Extracted data entries:
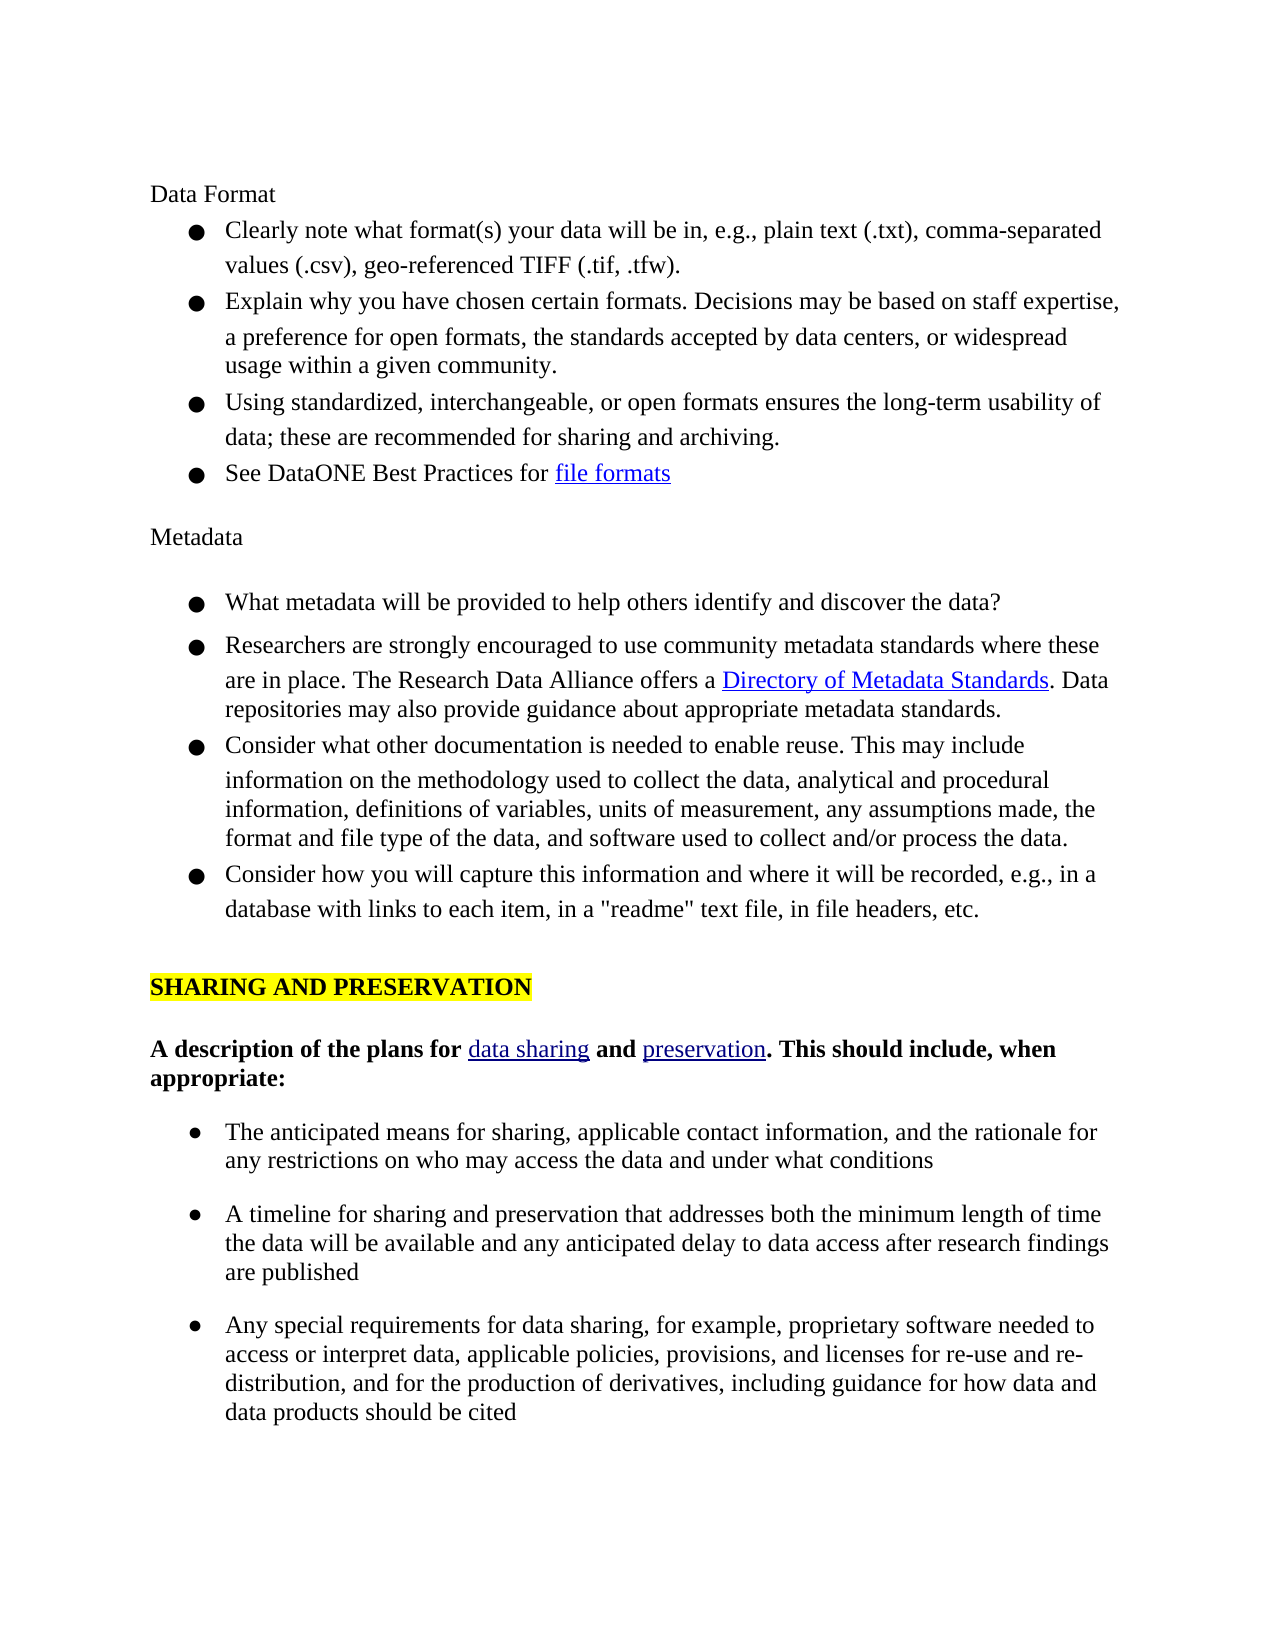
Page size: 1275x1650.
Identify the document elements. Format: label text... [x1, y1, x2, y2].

list The anticipated means for sharing, applicable contact information, and the rationale for any restrictions on who may access the data and under what conditions [187, 1117, 1125, 1174]
text Data Format [150, 179, 1125, 207]
list Researchers are strongly encouraged to use community metadata standards where these are in place. The Research Data Alliance offers a Directory of Metadata Standards. Data repositories may also provide guidance about appropriate metadata standards. [187, 622, 1125, 722]
text Metadata [150, 522, 1125, 551]
list Any special requirements for data sharing, for example, proprietary software needed to access or interpret data, applicable policies, provisions, and licenses for re-use and re-distribution, and for the production of derivatives, including guidance for how data and data products should be cited [187, 1311, 1125, 1426]
text A description of the plans for data sharing and preservation. This should include, when appropriate: [150, 1034, 1125, 1092]
list Clearly note what format(s) your data will be in, e.g., plain text (.txt), comma-separated values (.csv), geo-referenced TIFF (.tif, .tfw). [187, 207, 1125, 279]
list See DataONE Best Practices for file formats [187, 451, 1125, 493]
list What metadata will be provided to help others identify and discover the data? [187, 579, 1125, 622]
subtitle Sharing and Preservation [150, 972, 1125, 1001]
list Using standardized, interchangeable, or open formats ensures the long-term usability of data; these are recommended for sharing and archiving. [187, 379, 1125, 451]
list Consider how you will capture this information and where it will be recorded, e.g., in a database with links to each item, in a "readme" text file, in file headers, etc. [187, 851, 1125, 923]
list A timeline for sharing and preservation that addresses both the minimum length of time the data will be available and any anticipated delay to data access after research findings are published [187, 1199, 1125, 1286]
list Explain why you have chosen certain formats. Decisions may be based on staff expertise, a preference for open formats, the standards accepted by data centers, or widespread usage within a given community. [187, 279, 1125, 379]
list Consider what other documentation is needed to enable reuse. This may include information on the methodology used to collect the data, analytical and procedural information, definitions of variables, units of measurement, any assumptions made, the format and file type of the data, and software used to collect and/or process the data. [187, 722, 1125, 851]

What you will do — Pull out all lines in the data above that include "Consider".

Solution —
list Consider how you will capture this information and where it will be recorded, e.g., in a database with links to each item, in a "readme" text file, in file headers, etc. [187, 851, 1125, 923]
list Consider what other documentation is needed to enable reuse. This may include information on the methodology used to collect the data, analytical and procedural information, definitions of variables, units of measurement, any assumptions made, the format and file type of the data, and software used to collect and/or process the data. [187, 722, 1125, 851]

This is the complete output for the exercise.